*TO DO:*
Every line in the records below between the one holding "Picture 1: Top" and the one holding "Picture 2: First", inclusive, is to be set down exactly; all other lines are to be left out.
····················
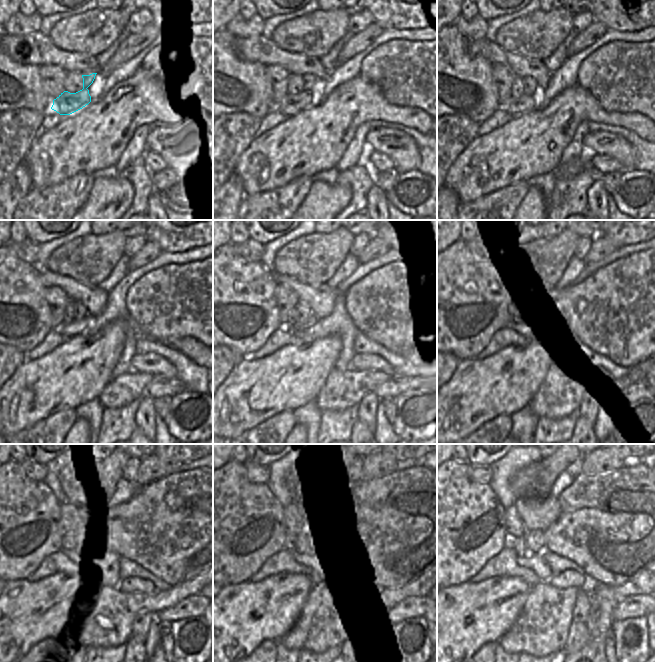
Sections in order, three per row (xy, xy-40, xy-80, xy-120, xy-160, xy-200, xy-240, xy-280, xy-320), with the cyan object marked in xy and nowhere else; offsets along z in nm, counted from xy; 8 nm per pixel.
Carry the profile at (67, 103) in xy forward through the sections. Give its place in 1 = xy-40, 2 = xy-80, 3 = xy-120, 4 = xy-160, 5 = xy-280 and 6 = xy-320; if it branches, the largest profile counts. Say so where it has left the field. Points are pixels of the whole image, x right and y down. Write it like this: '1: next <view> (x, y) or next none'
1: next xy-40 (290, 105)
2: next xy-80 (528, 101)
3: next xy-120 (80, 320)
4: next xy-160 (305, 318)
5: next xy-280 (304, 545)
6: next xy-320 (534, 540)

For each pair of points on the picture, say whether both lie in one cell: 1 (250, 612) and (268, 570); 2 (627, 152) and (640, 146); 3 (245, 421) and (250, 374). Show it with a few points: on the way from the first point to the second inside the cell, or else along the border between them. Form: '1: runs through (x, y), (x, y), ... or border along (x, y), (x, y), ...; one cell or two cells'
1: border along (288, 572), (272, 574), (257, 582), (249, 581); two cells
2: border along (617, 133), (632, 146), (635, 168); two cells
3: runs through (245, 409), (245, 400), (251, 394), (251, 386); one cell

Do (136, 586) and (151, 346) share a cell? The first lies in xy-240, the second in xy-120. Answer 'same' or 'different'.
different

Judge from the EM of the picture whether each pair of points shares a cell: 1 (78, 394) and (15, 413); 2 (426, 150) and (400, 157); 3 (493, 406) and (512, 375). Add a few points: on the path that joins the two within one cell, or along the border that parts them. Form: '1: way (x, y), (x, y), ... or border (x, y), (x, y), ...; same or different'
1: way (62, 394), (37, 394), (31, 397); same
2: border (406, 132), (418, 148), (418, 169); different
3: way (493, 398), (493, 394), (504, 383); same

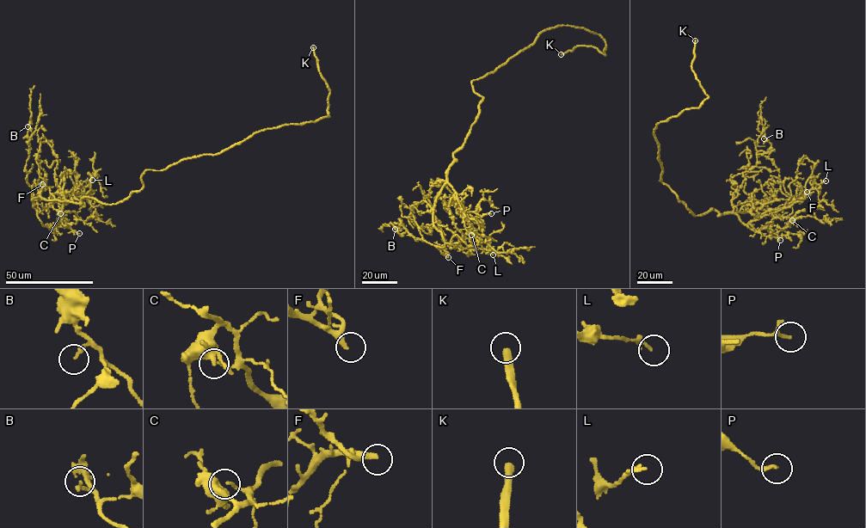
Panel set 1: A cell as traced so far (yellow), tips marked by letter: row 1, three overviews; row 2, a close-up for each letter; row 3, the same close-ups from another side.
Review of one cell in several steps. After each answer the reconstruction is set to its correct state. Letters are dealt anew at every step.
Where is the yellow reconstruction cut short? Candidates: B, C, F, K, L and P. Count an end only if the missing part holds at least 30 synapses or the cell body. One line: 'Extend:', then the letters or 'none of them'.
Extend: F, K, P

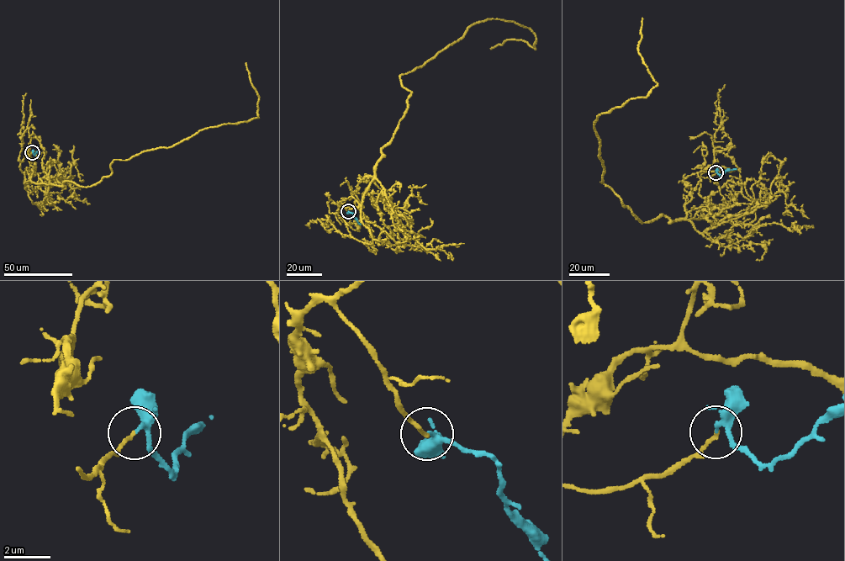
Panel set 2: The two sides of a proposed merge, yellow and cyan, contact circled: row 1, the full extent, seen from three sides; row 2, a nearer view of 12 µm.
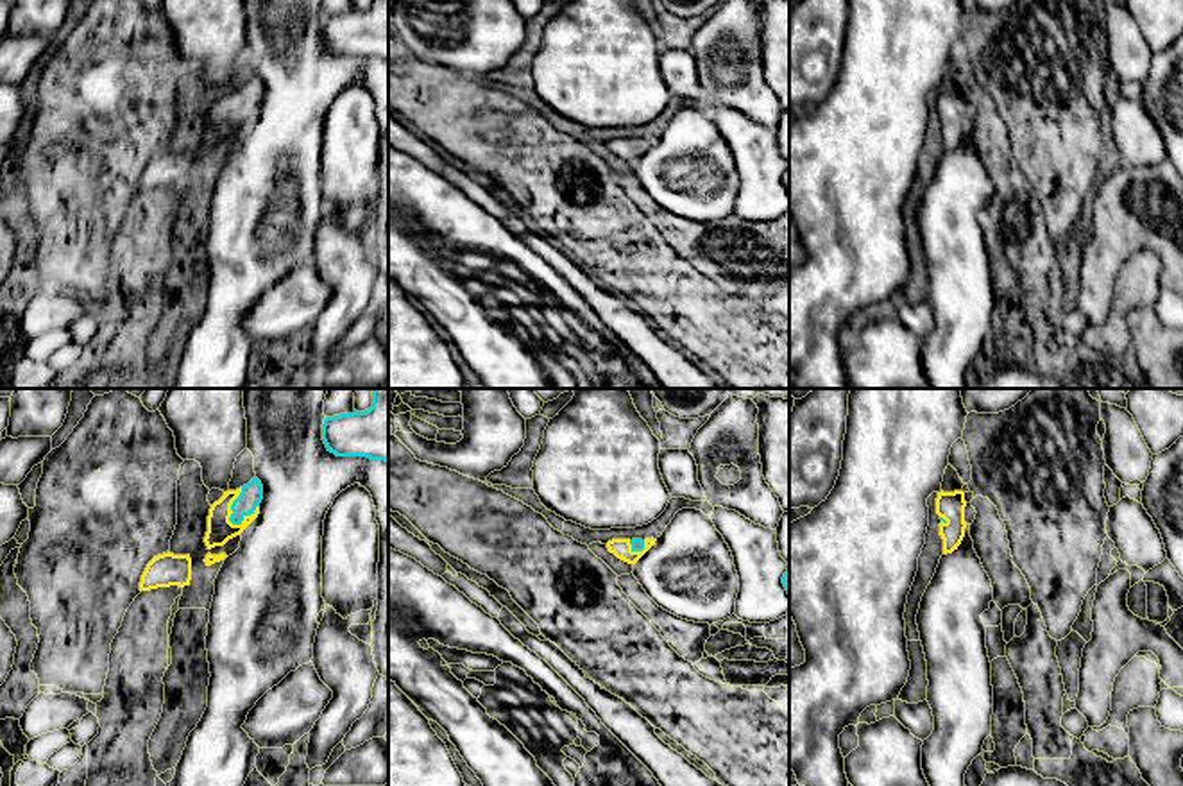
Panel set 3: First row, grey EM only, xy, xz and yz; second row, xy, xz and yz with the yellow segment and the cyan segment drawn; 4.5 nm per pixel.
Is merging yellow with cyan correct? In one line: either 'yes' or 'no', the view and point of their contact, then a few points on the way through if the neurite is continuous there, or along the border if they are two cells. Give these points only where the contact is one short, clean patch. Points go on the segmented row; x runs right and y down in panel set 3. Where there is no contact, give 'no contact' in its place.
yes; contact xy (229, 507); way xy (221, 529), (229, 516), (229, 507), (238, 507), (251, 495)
····················
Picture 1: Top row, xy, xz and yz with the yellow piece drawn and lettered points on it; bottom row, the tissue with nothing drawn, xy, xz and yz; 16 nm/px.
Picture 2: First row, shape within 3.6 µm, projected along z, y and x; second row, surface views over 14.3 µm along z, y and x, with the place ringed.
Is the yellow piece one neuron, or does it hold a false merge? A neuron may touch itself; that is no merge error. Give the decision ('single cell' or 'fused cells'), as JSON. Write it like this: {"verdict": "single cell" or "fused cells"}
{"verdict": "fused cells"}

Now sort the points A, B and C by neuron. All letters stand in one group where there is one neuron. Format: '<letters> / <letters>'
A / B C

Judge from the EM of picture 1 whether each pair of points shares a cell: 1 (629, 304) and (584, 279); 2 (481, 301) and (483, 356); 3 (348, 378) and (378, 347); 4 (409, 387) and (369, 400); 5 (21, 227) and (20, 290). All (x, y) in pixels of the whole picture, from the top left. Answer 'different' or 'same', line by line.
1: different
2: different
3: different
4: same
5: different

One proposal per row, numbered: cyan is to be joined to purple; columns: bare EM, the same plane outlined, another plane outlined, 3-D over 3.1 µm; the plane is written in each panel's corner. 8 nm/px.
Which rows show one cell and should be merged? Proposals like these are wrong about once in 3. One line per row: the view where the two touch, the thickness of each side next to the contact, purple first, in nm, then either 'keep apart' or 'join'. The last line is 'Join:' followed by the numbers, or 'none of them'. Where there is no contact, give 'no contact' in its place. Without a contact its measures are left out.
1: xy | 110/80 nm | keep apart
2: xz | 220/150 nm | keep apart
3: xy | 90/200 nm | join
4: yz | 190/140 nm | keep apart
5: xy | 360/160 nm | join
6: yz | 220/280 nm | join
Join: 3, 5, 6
····················
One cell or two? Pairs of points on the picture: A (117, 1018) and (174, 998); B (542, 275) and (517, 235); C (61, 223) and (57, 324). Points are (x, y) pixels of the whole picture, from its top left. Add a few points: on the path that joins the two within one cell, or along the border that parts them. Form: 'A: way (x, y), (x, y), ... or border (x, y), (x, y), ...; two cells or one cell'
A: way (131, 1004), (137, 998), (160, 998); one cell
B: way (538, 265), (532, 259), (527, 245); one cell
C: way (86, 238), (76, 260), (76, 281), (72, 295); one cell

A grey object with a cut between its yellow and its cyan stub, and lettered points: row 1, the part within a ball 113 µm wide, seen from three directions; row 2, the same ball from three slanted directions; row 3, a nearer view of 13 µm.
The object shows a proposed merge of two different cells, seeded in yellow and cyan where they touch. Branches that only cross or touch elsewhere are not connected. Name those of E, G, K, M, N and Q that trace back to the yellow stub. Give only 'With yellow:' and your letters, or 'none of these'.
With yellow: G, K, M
····················
*SOLUTION TO THIS TASK:*
Picture 1: Top row, xy, xz and yz with the yellow piece drawn and lettered points on it; bottom row, the tissue with nothing drawn, xy, xz and yz; 16 nm/px.
Picture 2: First row, shape within 3.6 µm, projected along z, y and x; second row, surface views over 14.3 µm along z, y and x, with the place ringed.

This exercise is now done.